I need help on a homework problem.
a) A torus of revolution (doughnut) is obtained by rotating a circle C in the xz-plane about the z-axis in space. See accompanying figure. If C has a radius r>0 and center (R,0,0), show that a parametirization of the torus is
r(u,v) = ((R + rcos(u)*cos(v))i + ((R + cos(u))*sin(v))j + (rsin(u))k
where
0 </= u </= 2*pi and 0 </= v </= 2*pi
are the angles in the figure.
b) Show that the surface area of the torus is
A = 4*pi^2*R*r
I am not good a "proof" sort of problems, but this kind of looks like the resulting cross product of the parameterization. How do I do this? Anything helps, thanks!

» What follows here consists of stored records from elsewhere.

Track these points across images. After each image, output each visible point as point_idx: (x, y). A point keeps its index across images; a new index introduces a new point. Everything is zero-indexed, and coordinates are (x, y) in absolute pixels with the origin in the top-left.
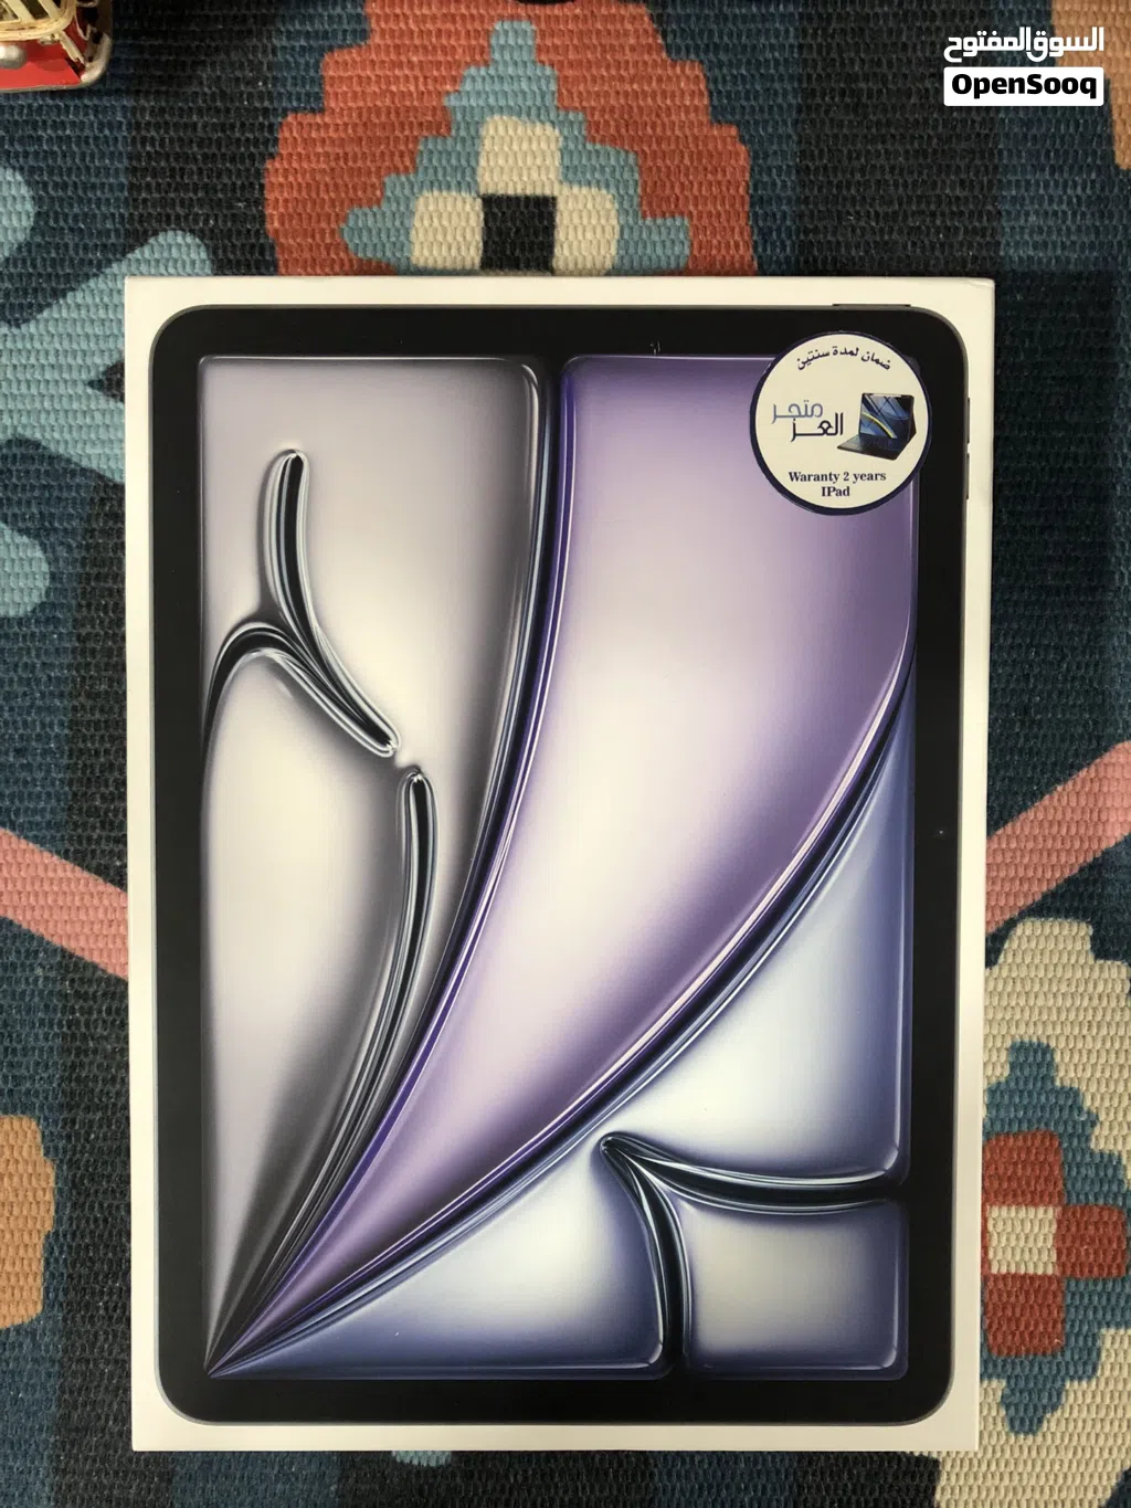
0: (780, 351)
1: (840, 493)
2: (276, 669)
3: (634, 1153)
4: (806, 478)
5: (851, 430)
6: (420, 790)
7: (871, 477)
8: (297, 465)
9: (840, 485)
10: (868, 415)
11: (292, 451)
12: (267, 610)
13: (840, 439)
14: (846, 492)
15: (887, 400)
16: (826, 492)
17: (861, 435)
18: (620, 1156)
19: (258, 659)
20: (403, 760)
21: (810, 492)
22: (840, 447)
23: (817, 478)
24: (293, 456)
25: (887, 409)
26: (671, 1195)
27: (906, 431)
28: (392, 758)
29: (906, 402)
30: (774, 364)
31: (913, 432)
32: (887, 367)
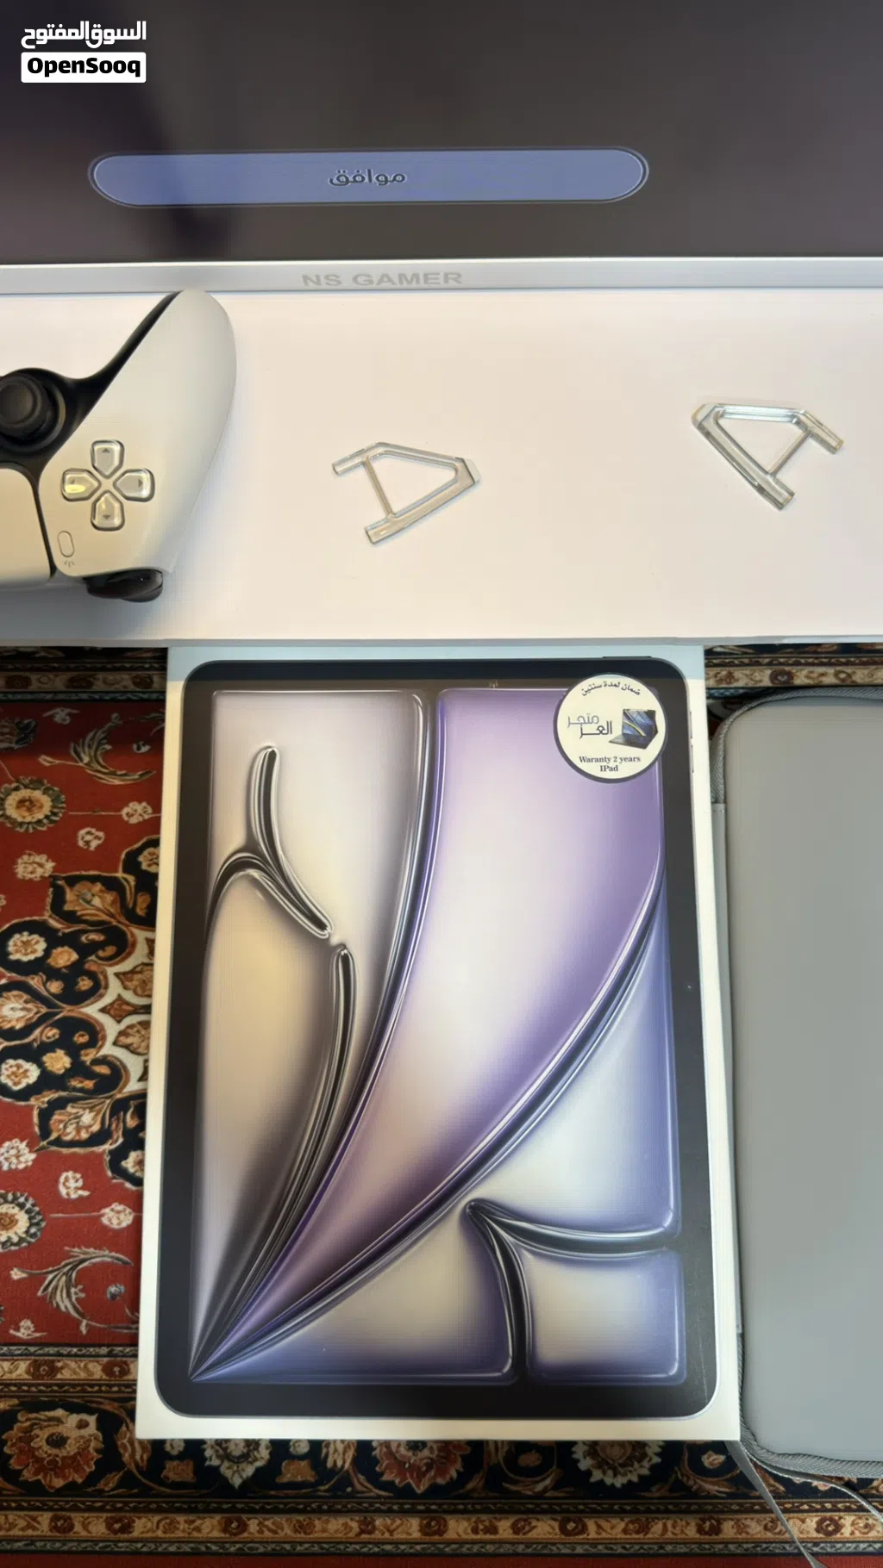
0: (571, 686)
1: (612, 769)
2: (255, 882)
3: (489, 1214)
4: (590, 760)
5: (617, 731)
6: (346, 960)
7: (631, 760)
8: (272, 756)
9: (612, 764)
10: (627, 721)
11: (270, 747)
12: (250, 845)
13: (611, 737)
14: (616, 769)
15: (639, 713)
16: (603, 769)
17: (624, 734)
18: (481, 1219)
19: (242, 876)
20: (335, 941)
21: (593, 769)
22: (611, 742)
23: (597, 760)
24: (270, 750)
25: (639, 718)
26: (516, 1246)
27: (652, 731)
28: (328, 939)
29: (651, 714)
30: (567, 692)
31: (656, 732)
32: (638, 694)
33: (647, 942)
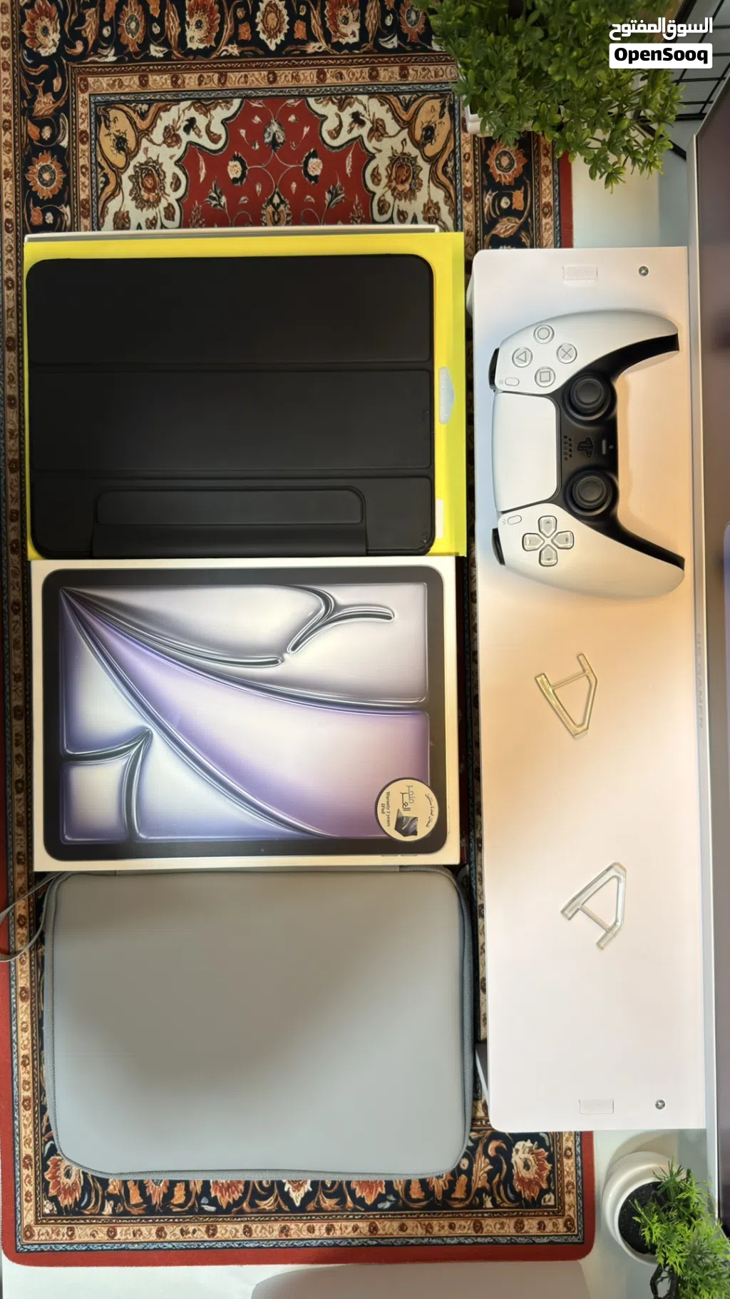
0: (432, 788)
1: (383, 810)
2: (318, 611)
3: (146, 741)
4: (388, 798)
5: (405, 814)
6: (275, 662)
7: (388, 821)
8: (389, 618)
9: (385, 810)
10: (410, 820)
11: (394, 616)
12: (338, 607)
13: (401, 809)
14: (383, 812)
15: (416, 826)
16: (383, 806)
17: (403, 817)
18: (143, 737)
19: (321, 605)
20: (286, 656)
21: (383, 800)
22: (399, 810)
23: (388, 802)
24: (392, 616)
25: (412, 826)
26: (129, 756)
27: (405, 833)
28: (286, 652)
29: (415, 833)
30: (427, 786)
31: (405, 836)
32: (427, 826)
33: (286, 827)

The circle centered at $(R,0,0)$ of radius $r$ in the $xz$-plane can be parametrized as $$ u \mapsto \begin{pmatrix}R+r\cos u \\ 0 \\ r\sin u\end{pmatrix}, \quad u \in [0,2\pi). $$ The rotation about the $z$-axis by an angle $v\in [0, 2\pi)$ is given by $$ \begin{pmatrix} \cos v & -\sin v & 0 \\ \sin v & \cos v & 0 \\ 0 & 0 & 1 \end{pmatrix}. $$ Hence, a parametrization of the torus is obtained by composing the latter two, i.e. the parametrization is given by $$ \Psi: (u,v) \mapsto \begin{pmatrix} \cos v & -\sin v & 0 \\ \sin v & \cos v & 0 \\ 0 & 0 & 1 \end{pmatrix} \begin{pmatrix}R+r\cos u \\ 0 \\ r\sin u\end{pmatrix} = \begin{pmatrix}(R+r\cos u)\cos v \\ (R+r\cos u)\sin v \\ r\sin u\end{pmatrix}. $$ The surface area of a surface $S$ parametrized by $\Psi:U \to \mathbb{R}^3$ defined as $$ A(S) = \int_S \,\mathrm dA = \int_U |\partial_u\Psi \times \partial_v \Psi| \, \mathrm du \, \mathrm dv, $$ so you need to compute the tangent vectors $\partial_u\Psi$ and $\partial_v \Psi$, as well as the modulus of their cross product and insert it back into the integral. Can you do that on your own?